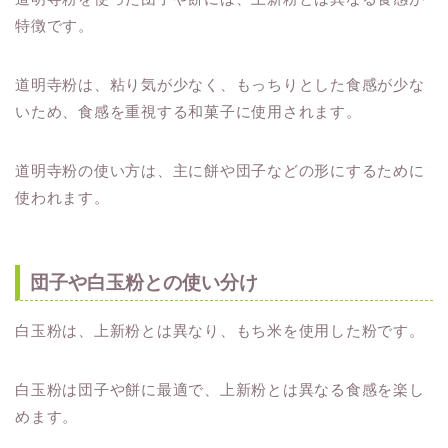
特徴です。
道明寺粉は、粘り気が少なく、もっちりとした食感が少な
いため、食感を重視する和菓子に使用されます。
道明寺粉の使い方は、主に餅や団子などの形にするために
使われます。
団子や白玉粉との使い分け
白玉粉は、上新粉とは異なり、もち米を使用した粉です。
白玉粉は団子や餅に最適で、上新粉とは異なる食感を楽し
めます。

ASSIGNED TASK: Omit the pictures; print the records above exactly.

PROBLEM SOLUTION:
特徴です。
道明寺粉は、粘り気が少なく、もっちりとした食感が少な
いため、食感を重視する和菓子に使用されます。
道明寺粉の使い方は、主に餅や団子などの形にするために
使われます。
団子や白玉粉との使い分け
白玉粉は、上新粉とは異なり、もち米を使用した粉です。
白玉粉は団子や餅に最適で、上新粉とは異なる食感を楽し
めます。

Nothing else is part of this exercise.